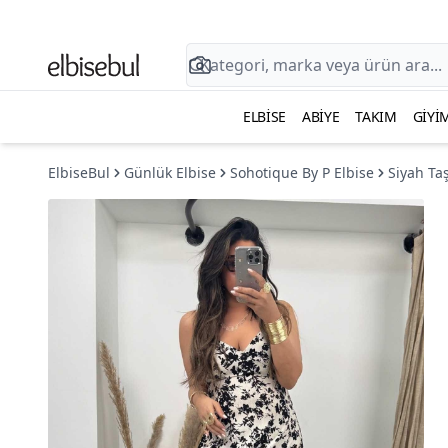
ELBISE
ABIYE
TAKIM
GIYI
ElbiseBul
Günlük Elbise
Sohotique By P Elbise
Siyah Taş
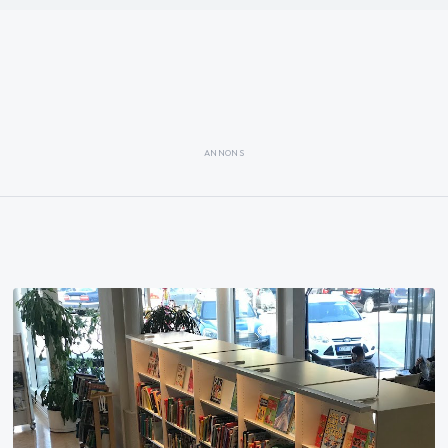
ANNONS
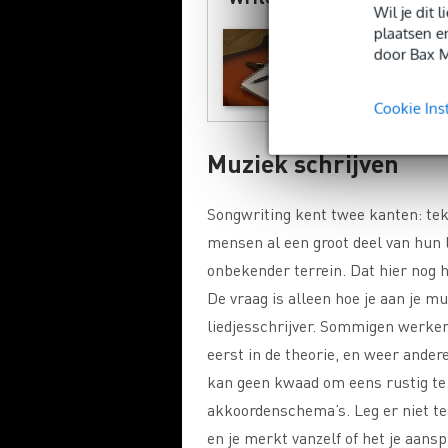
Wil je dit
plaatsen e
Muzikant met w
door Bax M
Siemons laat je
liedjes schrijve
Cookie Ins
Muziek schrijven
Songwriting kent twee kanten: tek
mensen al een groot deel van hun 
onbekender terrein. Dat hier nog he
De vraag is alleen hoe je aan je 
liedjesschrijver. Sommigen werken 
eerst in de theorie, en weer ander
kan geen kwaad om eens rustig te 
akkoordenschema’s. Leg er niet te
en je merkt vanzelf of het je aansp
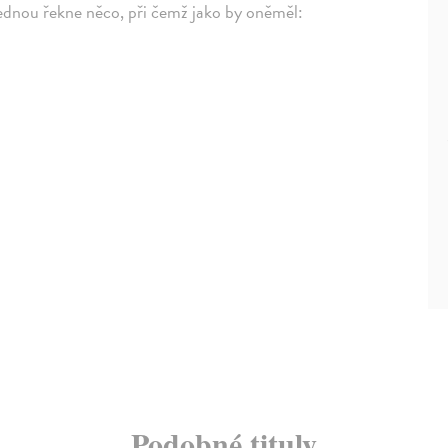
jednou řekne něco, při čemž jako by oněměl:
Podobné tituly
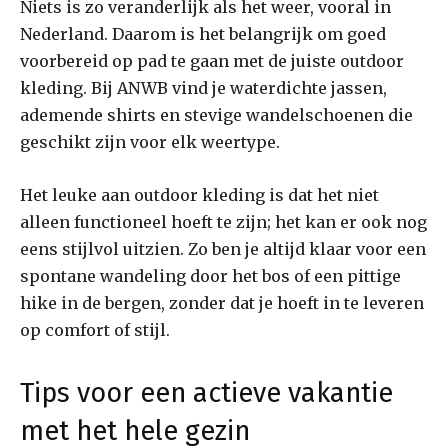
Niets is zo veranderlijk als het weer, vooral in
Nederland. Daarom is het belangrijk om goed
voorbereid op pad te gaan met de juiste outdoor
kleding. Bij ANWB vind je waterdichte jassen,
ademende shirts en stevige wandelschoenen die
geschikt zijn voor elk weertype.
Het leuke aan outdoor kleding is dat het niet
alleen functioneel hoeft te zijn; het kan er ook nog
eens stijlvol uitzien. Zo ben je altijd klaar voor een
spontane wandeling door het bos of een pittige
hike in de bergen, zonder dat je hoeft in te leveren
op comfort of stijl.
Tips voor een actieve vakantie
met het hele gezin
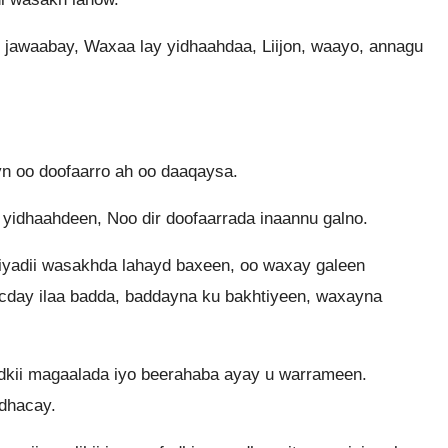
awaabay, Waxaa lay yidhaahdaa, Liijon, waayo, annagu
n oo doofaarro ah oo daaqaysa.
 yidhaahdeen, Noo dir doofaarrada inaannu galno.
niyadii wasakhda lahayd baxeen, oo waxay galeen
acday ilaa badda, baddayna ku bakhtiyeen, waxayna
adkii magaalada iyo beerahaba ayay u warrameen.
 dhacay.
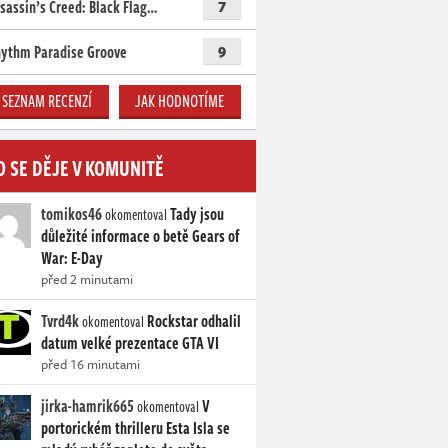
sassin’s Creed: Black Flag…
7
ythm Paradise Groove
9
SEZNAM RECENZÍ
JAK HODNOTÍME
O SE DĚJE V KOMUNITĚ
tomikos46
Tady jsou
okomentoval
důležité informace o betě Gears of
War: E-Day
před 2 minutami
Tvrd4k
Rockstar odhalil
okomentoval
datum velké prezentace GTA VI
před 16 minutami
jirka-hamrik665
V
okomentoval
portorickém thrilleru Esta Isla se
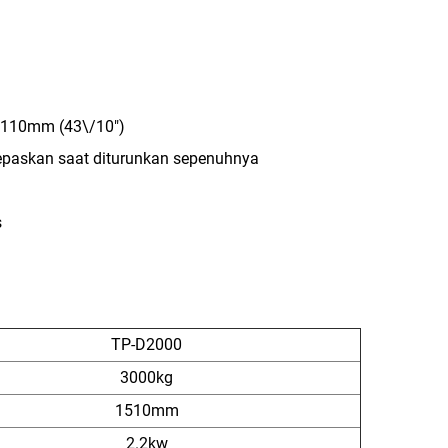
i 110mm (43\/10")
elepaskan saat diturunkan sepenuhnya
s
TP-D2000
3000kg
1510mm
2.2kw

———

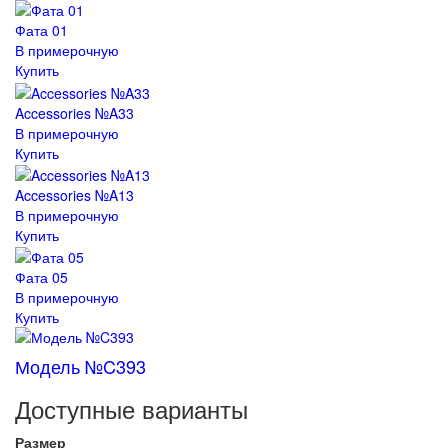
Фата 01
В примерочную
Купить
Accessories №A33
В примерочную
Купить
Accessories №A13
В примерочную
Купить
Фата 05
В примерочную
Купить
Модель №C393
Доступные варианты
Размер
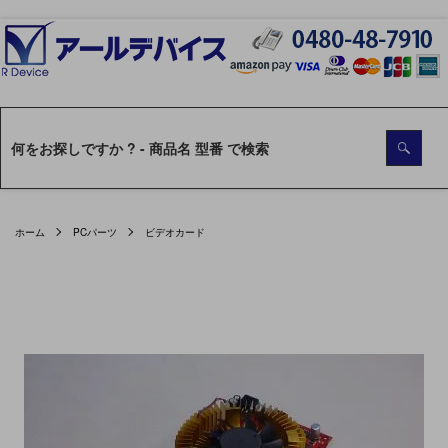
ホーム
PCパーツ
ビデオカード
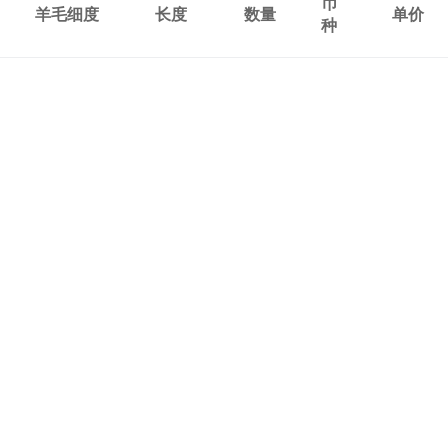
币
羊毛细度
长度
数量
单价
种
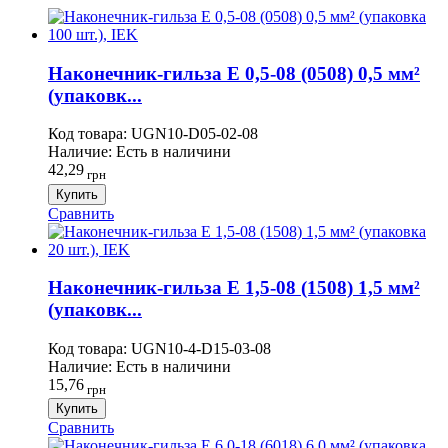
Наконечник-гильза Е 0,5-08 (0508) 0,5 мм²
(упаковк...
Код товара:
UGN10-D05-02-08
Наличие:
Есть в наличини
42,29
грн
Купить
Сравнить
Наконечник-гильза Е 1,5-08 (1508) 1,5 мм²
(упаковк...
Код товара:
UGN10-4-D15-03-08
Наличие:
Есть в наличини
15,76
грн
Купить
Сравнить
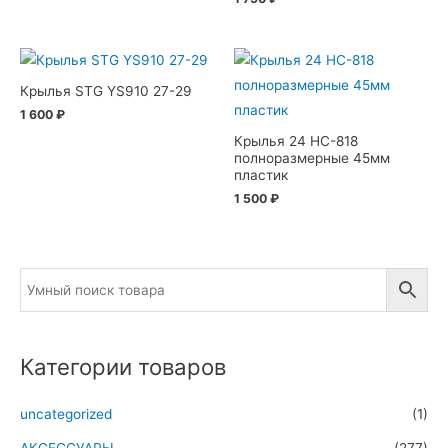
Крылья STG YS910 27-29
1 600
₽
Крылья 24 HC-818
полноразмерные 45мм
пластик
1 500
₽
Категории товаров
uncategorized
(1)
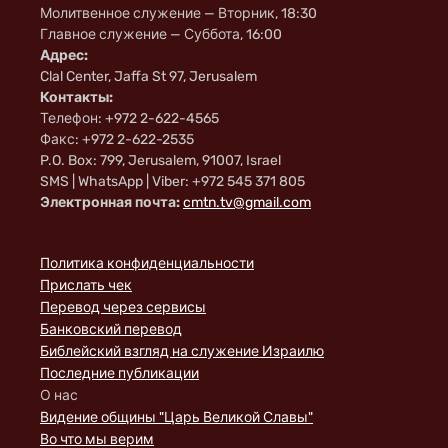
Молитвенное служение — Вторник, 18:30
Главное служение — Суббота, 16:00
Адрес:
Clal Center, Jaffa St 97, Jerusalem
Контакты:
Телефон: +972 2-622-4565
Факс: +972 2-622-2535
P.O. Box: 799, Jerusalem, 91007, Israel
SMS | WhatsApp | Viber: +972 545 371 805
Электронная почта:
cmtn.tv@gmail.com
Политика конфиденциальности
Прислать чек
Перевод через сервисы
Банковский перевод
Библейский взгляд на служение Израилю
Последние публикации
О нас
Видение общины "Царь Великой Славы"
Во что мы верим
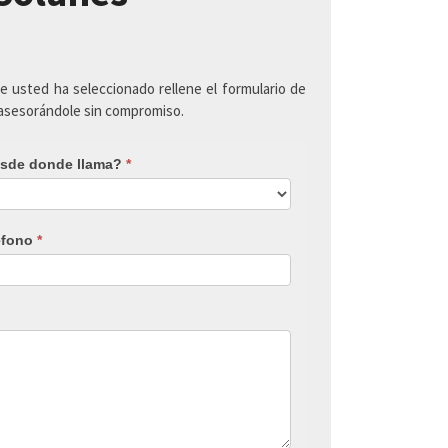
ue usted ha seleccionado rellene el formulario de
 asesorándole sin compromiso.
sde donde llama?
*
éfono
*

———

▶ _JOB ITEM_
Look for the word "Крылья" throughout the material above and copy every line that has it.

▶ _WRITTEN RESPONSE_
Крылья STG YS910 27-29
Крылья 24 HC-818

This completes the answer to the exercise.